◆ ACTIVITY:
In the data below, find the line that contains "sajūsmā par Raimonda Paula" and the line that contains "A class trip to England". Copy both, plus every line between them, exactly.
+===+
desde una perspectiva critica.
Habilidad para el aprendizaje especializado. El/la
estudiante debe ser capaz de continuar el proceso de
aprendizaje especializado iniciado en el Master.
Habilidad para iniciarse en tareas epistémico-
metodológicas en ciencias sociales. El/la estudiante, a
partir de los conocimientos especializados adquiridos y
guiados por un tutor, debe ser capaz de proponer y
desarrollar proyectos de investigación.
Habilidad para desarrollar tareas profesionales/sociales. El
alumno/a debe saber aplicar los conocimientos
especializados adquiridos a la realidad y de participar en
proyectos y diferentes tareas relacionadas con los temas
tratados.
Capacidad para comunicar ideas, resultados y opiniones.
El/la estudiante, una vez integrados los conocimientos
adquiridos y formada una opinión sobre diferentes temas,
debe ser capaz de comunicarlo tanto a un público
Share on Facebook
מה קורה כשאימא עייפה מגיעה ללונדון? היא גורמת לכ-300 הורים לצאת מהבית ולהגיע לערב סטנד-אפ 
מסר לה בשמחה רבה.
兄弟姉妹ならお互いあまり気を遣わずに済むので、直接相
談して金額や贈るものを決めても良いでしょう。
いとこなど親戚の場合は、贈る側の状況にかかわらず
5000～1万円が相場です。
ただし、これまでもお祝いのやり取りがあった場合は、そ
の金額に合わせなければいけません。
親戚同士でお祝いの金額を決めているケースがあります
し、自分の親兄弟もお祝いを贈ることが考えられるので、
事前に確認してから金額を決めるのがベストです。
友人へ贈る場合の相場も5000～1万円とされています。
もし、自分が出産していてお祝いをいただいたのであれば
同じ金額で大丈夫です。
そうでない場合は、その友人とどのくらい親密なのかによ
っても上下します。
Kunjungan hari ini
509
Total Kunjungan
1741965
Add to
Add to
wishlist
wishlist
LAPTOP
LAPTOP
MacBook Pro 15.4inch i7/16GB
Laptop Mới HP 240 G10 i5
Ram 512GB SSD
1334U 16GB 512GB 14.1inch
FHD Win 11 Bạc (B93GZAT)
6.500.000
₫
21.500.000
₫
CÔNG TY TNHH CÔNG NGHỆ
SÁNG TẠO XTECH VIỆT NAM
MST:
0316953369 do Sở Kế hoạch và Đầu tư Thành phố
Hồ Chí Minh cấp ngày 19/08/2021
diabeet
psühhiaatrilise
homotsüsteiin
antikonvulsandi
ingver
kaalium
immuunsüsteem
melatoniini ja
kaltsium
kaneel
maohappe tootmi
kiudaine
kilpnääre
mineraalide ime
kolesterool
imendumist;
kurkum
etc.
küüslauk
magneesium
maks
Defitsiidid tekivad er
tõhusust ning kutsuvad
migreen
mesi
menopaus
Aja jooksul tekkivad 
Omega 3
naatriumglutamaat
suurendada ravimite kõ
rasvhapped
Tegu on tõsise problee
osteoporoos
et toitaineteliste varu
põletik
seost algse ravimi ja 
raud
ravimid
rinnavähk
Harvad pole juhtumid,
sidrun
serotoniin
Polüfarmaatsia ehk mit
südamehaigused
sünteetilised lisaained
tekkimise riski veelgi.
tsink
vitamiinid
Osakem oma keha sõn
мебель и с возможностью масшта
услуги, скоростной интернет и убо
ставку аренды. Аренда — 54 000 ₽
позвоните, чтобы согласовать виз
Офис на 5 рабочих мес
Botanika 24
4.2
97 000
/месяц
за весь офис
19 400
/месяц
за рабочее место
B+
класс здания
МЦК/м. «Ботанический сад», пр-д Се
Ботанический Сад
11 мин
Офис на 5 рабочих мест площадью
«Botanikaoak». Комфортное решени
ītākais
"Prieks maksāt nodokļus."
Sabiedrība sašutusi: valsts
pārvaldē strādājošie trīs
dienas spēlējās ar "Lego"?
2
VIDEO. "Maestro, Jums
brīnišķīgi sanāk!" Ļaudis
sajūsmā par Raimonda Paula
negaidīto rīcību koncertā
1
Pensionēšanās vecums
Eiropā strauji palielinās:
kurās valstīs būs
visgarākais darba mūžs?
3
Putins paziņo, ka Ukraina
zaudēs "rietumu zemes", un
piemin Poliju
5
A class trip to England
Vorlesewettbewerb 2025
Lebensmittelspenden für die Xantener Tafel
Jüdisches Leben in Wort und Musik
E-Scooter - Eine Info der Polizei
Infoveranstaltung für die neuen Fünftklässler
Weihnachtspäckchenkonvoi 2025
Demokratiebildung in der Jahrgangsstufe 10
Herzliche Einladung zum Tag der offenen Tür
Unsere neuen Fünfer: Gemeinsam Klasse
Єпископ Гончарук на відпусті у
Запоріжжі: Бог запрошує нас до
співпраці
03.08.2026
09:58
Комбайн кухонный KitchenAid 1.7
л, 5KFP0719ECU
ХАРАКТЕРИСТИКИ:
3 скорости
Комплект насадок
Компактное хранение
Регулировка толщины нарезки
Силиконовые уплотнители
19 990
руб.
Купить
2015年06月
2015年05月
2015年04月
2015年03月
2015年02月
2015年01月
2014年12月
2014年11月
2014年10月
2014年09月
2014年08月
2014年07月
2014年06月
+===+
◆ TASK OUTPUT:
sajūsmā par Raimonda Paula
negaidīto rīcību koncertā
1
Pensionēšanās vecums
Eiropā strauji palielinās:
kurās valstīs būs
visgarākais darba mūžs?
3
Putins paziņo, ka Ukraina
zaudēs "rietumu zemes", un
piemin Poliju
5
A class trip to England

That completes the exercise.